The lines from the top of the records below through the one containing "Page size: 1241x1754." are to be transcribed exactly, and nothing else is to be added.

---+---

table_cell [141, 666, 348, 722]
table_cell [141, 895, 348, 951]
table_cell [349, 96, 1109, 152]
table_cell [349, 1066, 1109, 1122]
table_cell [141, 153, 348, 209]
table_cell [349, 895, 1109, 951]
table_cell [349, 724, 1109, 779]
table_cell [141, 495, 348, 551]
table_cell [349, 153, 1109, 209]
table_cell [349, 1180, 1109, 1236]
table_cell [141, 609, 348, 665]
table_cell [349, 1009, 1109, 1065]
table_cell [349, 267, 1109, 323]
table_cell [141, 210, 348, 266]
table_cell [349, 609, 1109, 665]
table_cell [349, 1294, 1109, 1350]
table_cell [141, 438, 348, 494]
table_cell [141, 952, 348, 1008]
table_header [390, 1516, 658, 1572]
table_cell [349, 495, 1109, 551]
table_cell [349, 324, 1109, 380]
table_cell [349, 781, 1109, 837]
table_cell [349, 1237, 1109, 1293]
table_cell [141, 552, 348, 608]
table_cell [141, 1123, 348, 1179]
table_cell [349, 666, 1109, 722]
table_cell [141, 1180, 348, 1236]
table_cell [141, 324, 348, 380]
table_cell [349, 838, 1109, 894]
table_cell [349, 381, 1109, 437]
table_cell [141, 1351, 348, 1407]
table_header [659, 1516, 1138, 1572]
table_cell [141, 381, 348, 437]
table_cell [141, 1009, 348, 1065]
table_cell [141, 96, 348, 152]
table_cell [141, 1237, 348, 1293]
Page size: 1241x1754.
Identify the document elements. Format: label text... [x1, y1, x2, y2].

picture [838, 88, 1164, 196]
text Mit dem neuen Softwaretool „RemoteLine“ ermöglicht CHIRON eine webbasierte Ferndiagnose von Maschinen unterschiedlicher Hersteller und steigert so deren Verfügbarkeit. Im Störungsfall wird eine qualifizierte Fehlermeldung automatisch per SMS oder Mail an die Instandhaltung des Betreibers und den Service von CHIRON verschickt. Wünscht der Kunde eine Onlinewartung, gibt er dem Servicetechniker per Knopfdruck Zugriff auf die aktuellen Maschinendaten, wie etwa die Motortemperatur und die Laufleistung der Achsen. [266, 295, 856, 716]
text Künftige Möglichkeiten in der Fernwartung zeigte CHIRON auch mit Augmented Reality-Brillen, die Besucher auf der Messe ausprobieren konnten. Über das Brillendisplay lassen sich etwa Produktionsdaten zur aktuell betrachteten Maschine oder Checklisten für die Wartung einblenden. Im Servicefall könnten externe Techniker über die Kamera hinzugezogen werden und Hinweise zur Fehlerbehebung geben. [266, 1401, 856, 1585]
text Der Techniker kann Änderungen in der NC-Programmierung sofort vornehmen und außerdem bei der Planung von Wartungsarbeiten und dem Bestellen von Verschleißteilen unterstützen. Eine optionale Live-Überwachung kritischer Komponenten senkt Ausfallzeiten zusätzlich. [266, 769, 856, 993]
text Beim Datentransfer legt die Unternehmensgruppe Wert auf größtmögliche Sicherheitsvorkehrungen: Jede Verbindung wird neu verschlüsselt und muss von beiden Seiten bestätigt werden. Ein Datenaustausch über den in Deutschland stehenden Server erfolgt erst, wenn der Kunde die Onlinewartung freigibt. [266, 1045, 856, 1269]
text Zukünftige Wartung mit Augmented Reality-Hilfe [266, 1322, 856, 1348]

---+---

**Output of the task**
table_cell [141, 666, 348, 722]
table_cell [141, 895, 348, 951]
table_cell [349, 96, 1109, 152]
table_cell [349, 1066, 1109, 1122]
table_cell [141, 153, 348, 209]
table_cell [349, 895, 1109, 951]
table_cell [349, 724, 1109, 779]
table_cell [141, 495, 348, 551]
table_cell [349, 153, 1109, 209]
table_cell [349, 1180, 1109, 1236]
table_cell [141, 609, 348, 665]
table_cell [349, 1009, 1109, 1065]
table_cell [349, 267, 1109, 323]
table_cell [141, 210, 348, 266]
table_cell [349, 609, 1109, 665]
table_cell [349, 1294, 1109, 1350]
table_cell [141, 438, 348, 494]
table_cell [141, 952, 348, 1008]
table_header [390, 1516, 658, 1572]
table_cell [349, 495, 1109, 551]
table_cell [349, 324, 1109, 380]
table_cell [349, 781, 1109, 837]
table_cell [349, 1237, 1109, 1293]
table_cell [141, 552, 348, 608]
table_cell [141, 1123, 348, 1179]
table_cell [349, 666, 1109, 722]
table_cell [141, 1180, 348, 1236]
table_cell [141, 324, 348, 380]
table_cell [349, 838, 1109, 894]
table_cell [349, 381, 1109, 437]
table_cell [141, 1351, 348, 1407]
table_header [659, 1516, 1138, 1572]
table_cell [141, 381, 348, 437]
table_cell [141, 1009, 348, 1065]
table_cell [141, 96, 348, 152]
table_cell [141, 1237, 348, 1293]
Page size: 1241x1754.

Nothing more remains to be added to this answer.